No es raro entonces que en este entorno de libertinaje a muchos inversionistas les interese muy poco generar valor agregado, enseñar y transferir conocimientos o multiplicar la cadena de valor de otras actividades vinculadas o complementarias. Menos aún, generar empleo decente o preocuparse por las externalidades económicas y sociales dañinas de su propia actividad.
Una nueva conducción estratégica del Estado es clave para resolver el entrampamiento. Se necesita que el Estado entienda que la inversión, sobre todo en minería y recursos naturales no renovables, requiere de ciertos condicionamientos y de su monitoreo constante y permanente. El Estado debe definir políticas e incentivos que sean coherentes y privilegien solo aquella inversión que mejor coadyuve a los objetivos nacionales. Por ejemplo, si los objetivos estratégicos más importantes del país son la industrialización y la inclusión social, no basta predicar discursos acerca de ello sino lograr que se concreten políticas que coadyuven a lograr que los inversionistas: i) agreguen valor e industrialicen, ii) aumenten la competitividad, iii) obtengan licencia social, y iv) aseguren que los beneficios extraordinarios de la inversión se compartan entre la empresa, el Estado y la comunidad.

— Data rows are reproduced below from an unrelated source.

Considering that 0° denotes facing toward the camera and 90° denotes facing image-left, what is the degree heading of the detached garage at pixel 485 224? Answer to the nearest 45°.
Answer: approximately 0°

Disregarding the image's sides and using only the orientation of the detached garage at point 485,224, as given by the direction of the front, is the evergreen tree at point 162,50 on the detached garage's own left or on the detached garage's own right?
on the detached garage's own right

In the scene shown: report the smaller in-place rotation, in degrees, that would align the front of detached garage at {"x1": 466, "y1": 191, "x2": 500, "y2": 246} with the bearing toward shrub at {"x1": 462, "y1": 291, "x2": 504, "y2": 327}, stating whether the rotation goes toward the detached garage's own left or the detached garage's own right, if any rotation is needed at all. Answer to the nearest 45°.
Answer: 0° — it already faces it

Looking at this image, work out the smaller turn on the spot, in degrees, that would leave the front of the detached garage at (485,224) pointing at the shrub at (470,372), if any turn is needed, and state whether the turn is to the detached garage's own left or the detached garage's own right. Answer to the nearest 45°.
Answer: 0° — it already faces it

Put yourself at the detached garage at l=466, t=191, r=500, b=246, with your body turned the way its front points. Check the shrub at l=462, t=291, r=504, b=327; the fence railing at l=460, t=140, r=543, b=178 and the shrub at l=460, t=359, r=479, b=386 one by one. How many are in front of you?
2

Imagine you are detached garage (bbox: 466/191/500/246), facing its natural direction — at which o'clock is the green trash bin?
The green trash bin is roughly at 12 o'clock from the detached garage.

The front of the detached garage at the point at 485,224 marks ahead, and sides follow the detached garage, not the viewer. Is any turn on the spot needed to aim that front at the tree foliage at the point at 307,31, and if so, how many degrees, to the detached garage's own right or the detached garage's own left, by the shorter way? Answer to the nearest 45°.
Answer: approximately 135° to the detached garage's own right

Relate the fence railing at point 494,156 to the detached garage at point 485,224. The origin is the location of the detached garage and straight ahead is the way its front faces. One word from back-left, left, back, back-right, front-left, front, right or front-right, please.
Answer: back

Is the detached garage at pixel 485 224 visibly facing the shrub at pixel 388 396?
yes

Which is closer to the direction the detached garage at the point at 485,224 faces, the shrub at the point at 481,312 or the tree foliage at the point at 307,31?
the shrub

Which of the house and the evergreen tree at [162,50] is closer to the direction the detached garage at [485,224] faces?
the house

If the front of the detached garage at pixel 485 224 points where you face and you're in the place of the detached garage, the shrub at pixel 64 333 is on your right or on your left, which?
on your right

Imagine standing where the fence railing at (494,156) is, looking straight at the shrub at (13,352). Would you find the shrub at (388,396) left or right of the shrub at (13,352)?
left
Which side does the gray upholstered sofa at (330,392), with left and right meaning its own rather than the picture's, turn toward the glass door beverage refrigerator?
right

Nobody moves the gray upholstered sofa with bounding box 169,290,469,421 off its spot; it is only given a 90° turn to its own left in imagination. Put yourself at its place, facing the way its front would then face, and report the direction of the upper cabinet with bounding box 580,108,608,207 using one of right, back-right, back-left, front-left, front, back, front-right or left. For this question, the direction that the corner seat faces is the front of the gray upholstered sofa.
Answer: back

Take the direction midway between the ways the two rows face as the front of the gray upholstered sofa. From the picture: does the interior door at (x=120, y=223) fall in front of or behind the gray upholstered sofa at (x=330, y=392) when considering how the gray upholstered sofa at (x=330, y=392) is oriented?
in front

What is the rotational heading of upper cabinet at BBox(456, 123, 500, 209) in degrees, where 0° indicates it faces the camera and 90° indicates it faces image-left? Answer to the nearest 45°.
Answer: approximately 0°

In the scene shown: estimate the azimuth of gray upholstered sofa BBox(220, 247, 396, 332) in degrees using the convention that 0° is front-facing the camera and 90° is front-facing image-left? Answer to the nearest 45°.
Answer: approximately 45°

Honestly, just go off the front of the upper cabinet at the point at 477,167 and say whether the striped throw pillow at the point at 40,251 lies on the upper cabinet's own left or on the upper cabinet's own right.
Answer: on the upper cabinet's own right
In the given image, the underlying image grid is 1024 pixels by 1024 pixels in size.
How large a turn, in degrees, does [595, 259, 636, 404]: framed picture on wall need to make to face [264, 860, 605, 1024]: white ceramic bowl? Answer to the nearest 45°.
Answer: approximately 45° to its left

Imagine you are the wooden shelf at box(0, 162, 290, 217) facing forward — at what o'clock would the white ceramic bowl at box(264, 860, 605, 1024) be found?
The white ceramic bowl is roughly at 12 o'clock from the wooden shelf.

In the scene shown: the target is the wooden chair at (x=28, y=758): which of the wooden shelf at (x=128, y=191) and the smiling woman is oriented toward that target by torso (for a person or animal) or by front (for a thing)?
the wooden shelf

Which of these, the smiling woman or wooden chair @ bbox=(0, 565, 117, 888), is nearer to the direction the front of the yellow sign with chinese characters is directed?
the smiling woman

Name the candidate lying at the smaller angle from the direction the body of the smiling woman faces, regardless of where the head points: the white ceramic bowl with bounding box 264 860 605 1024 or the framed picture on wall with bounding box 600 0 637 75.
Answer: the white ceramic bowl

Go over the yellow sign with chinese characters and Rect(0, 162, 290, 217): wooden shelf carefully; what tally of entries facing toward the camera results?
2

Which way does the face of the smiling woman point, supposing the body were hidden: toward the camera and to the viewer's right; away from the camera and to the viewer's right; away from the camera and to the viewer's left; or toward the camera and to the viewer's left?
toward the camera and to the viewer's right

La realidad ha demostrado que nada de esto surge espontánea y voluntariamente por obra y gracia de los inversionistas.
En vez de las políticas de los últimos 20 años, se necesita, por ejemplo, políticas públicas que: i) eliminen los “services” en la minería y aseguren todos los beneficios sociales a sus trabajadores, ii) promuevan la transferencia y creación de tecnología, iii) articulen la empresa con otros negocios de la localidad, iv) incentiven la compra de insumos locales y nacionales, v) eliminen las exoneraciones tributarias a los que no cumplen con la licencia social, vi) coloquen IGV a las exportaciones que no añaden valor agregado, vii) preserven el medio ambiente, viii) compartan las utilidades extraordinarias (sobreganancias) del negocio con el Estado y la comunidad, y ix) respeten la vida y la humanidad, entre otros.
Estas deben ser parte de las nuevas reglas del juego en la explotación de los recursos naturales no renovables, debiéndose transformar el obsoleto e inadecuado contrato social establecido en los últimos 20 años.